(Saved data entries)
##########

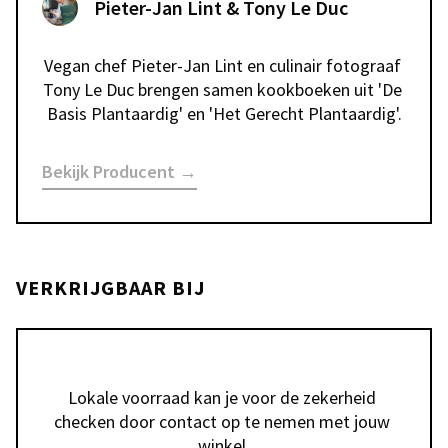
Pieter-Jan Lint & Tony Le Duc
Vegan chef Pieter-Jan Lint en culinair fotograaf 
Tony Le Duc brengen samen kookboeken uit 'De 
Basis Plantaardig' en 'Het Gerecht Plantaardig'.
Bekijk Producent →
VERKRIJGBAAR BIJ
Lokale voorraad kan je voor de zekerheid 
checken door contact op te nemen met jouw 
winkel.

##########

WORK INSTRUCTION:
Reproduce the lines from the one with "Bekijk Producent →" to the end of the data exactly, leaving out every earlier line.

EXPECTED ANSWER:
Bekijk Producent →
VERKRIJGBAAR BIJ
Lokale voorraad kan je voor de zekerheid 
checken door contact op te nemen met jouw 
winkel.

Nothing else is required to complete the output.